De leden van de SP-fractie vragen de regering voorts of een telecomprovider wel of niet een betaalprovider is onder PSD II. Is dit ook het geval als een aankoop gedaan wordt in een app van bijvoorbeeld Domino’s Pizza of Uber? Deze leden vinden dat de richtlijn geen praktische kaders geeft, die aangeven of een betaaldienst nu wel of niet onder PSD II valt.

De leden van de PvdD-fractie vragen of de regering de mening deelt dat innovatie en vermarkting van betaaldiensten niet noodzakelijk is, terwijl dit wel ten koste gaat van het belang van de bescherming van financiële transacties van burgers? Zo nee, waarom niet? Deelt de regering de mening dat het wenselijker en mogelijk is dat banken zelf innoveren, met behoud van bescherming van financiële gegevens? Zo nee, waarom niet? Deelt de regering voorts de mening dat dit belang groter is dan het beoogde doel van PSD II, namelijk innovatie als verdienmodel? Zo nee, waarom niet?

### Werkopdracht
Neem uit het fragment over PSD II letterlijk over wat er staat van "De leden van de PvdD-fractie" tot en met "verdienmodel? Zo nee, waarom niet?".

### Getoonde gegevens
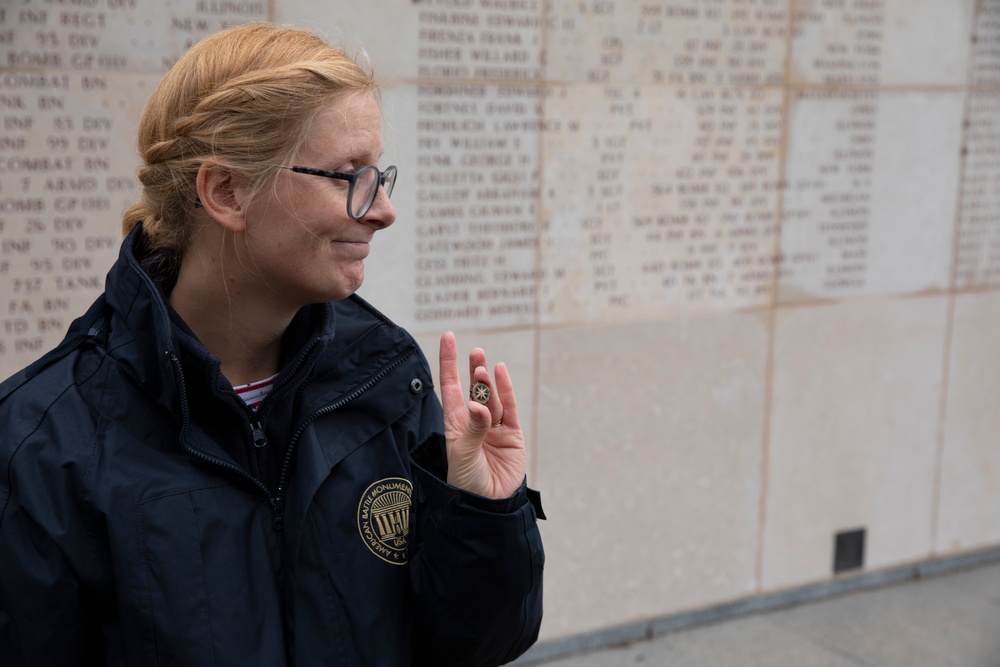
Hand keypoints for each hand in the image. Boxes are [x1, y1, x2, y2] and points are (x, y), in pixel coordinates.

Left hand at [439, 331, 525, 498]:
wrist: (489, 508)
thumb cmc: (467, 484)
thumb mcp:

---

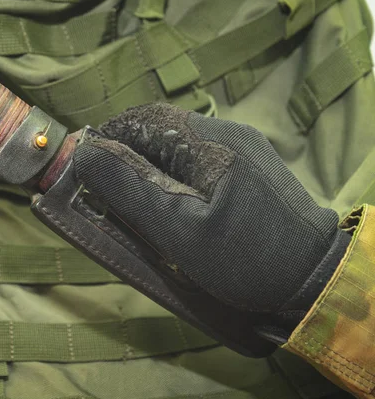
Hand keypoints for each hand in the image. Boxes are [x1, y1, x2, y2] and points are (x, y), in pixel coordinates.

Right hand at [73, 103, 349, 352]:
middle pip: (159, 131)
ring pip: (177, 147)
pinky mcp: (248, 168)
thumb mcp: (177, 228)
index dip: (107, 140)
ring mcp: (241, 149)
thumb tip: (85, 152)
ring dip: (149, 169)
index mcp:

...

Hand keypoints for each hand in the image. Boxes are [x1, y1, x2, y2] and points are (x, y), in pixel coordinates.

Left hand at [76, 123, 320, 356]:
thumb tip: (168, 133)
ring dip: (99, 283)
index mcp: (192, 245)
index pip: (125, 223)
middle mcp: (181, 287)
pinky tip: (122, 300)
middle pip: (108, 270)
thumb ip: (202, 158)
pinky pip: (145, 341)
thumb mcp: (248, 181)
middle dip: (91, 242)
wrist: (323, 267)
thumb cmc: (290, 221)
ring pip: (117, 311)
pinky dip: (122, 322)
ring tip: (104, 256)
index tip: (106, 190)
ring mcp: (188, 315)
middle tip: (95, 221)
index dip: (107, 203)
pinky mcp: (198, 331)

### Antwoordruimte
De leden van de PvdD-fractie vragen of de regering de mening deelt dat innovatie en vermarkting van betaaldiensten niet noodzakelijk is, terwijl dit wel ten koste gaat van het belang van de bescherming van financiële transacties van burgers? Zo nee, waarom niet? Deelt de regering de mening dat het wenselijker en mogelijk is dat banken zelf innoveren, met behoud van bescherming van financiële gegevens? Zo nee, waarom niet? Deelt de regering voorts de mening dat dit belang groter is dan het beoogde doel van PSD II, namelijk innovatie als verdienmodel? Zo nee, waarom niet?